Wasp-Men From Mars isn’t being created in a vacuum. It’s inspired by many of my favorite sci-fi and horror films and TV shows. I will take a look at a few of them and how they inspired the short. Today’s inspiration: Tremors.
During my most recent viewing of Tremors I looked for the character arcs. I’ve seen the film several times, but if I was asked how Val and Earl changed, all I would’ve been able to say was that Val learned to appreciate a woman who didn’t meet his ideal, but that’s not much of a character arc. No, what Tremors is about is two intelligent men who have always been viewed as screw-ups who finally live up to their potential. All it took was a push from some violent monsters.
The film starts by a cliff, where Val and Earl are setting up barbwire fences after a stampede prank and an argument over who’s making breakfast. As Earl stretches out some barbwire, he hurts himself and spits out, “Is this a job for intelligent men?” Val’s response is, “I don’t know. Show me one and I’ll ask him.” This moment establishes Val’s personal struggle: he thinks they’re screw-ups. And everyone else in Perfection, NV, thinks so, too. No one believes that they’re gonna leave town for something better. Their leadership is questioned during the battle with the graboids, when Burt calls them out as screw-ups, and mockingly calls Val, “fearless leader.”
Earl recognizes that they’re smart, and he’ll have the opportunity to prove it, so it’s Val who has to go through the most growth. Earl even pushes Val during the film when he scolds him for never having a plan.

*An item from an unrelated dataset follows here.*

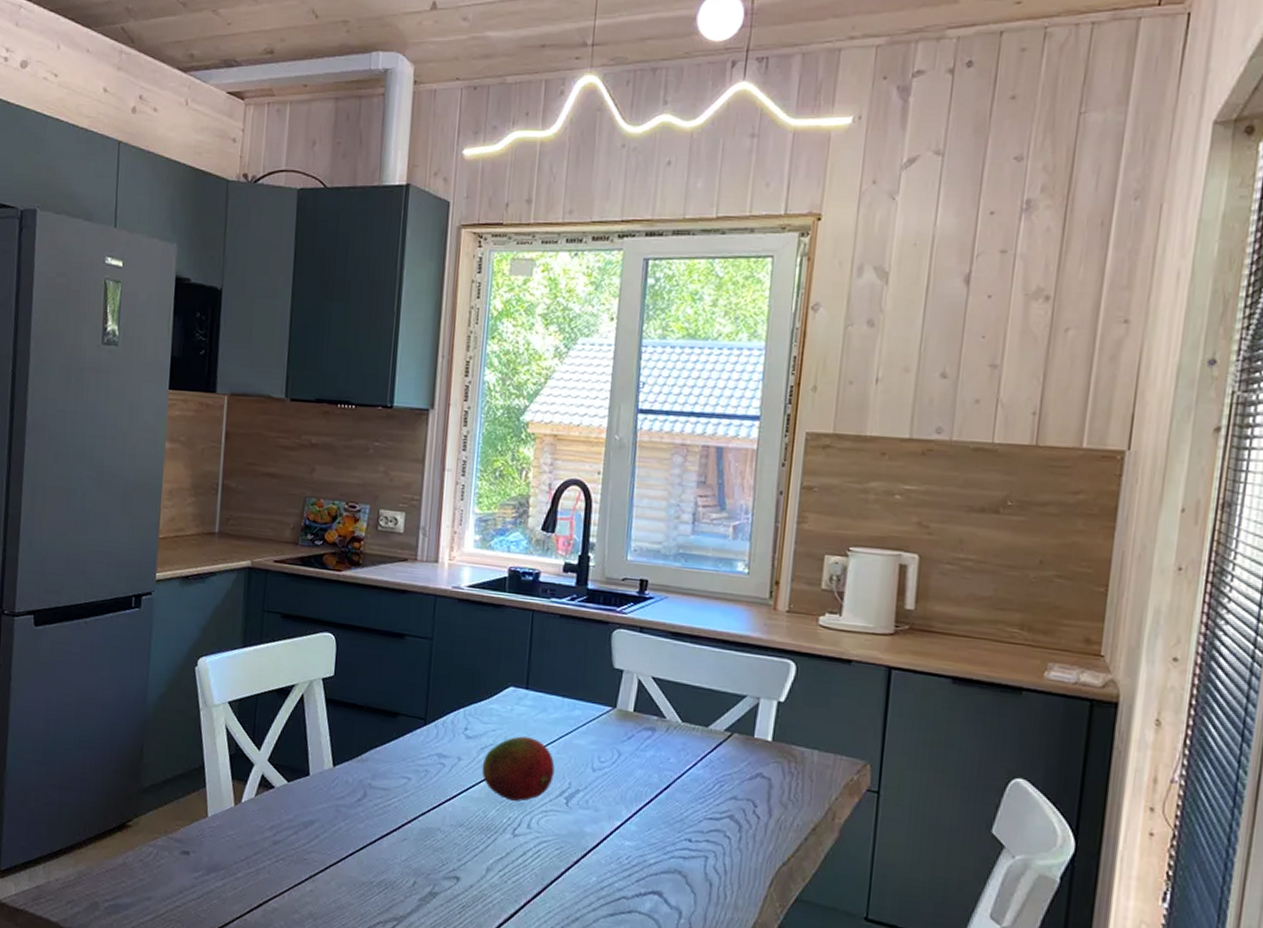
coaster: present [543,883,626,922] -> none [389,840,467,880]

Compare them to Burt and Heather, the gun-loving survivalists. They’re the take-charge pair. Sure, they’re mocked for their survivalism, but on the surface they’re better equipped to be the heroes. And while Val and Earl are stuck in Perfection with hopes of leaving, Burt and Heather want to be there.
Meanwhile, all the characters acknowledge how smart the “graboids” are. They’re the perfect monsters to show Val and Earl’s growth: they’re intelligent, problem-solving creatures. Val and Earl need to outsmart them to save themselves and the others.
Even the deaths of the graboids show a progression our leads’ development: the first is killed by dumb luck, the second by the prepared and equipped Burt and Heather, and the third by Earl, who comes up with a good plan. That leaves the final showdown between Val, the one who didn’t seem convinced in his intelligence, and Stumpy, the smartest of the graboids. Pay attention to the dialogue during the climax. Val dismisses Earl and Rhonda’s advice to throw the bomb and recognizes that Stumpy isn’t falling for their trick. “This one ain’t dumb.” He embraces his intelligence when he says, “This son of a bitch ain’t smarter than us.” He finally comes up with his own “goddamn plan.” And he does this near the cliff where he had mocked the idea of being an intelligent man. As a matter of fact, when his plans goes into effect, Earl and Rhonda, both of whom already proved their intelligence, abandon Van by the cliff, leaving him to face Stumpy alone. And he wins.
So how was Wasp-Men From Mars inspired by this? Well, like the graboids, the Wasp-Men push my characters to their limits, although the characters don’t succeed the way that Val and Earl did. In fact, one of my characters, when pushed, makes a terrible, selfish decision while another makes the smart, heroic decision. But the truth of who these characters are deep-down wouldn’t come out without the Wasp-Men.
There’s even a scene where the characters speculate about the monsters’ origins. It’s not a rip-off of the speculation scene in Tremors, which is one of my favorite scenes, but I do lovingly refer to it as the “Tremors scene.”
While I was hoping to achieve a tone similar to Tremors when I was writing Wasp-Men, it ended up developing its own tone, one that’s made the film stronger. It will probably never become a beloved classic like Tremors, but I’m hoping that it will at least be better than the sequels.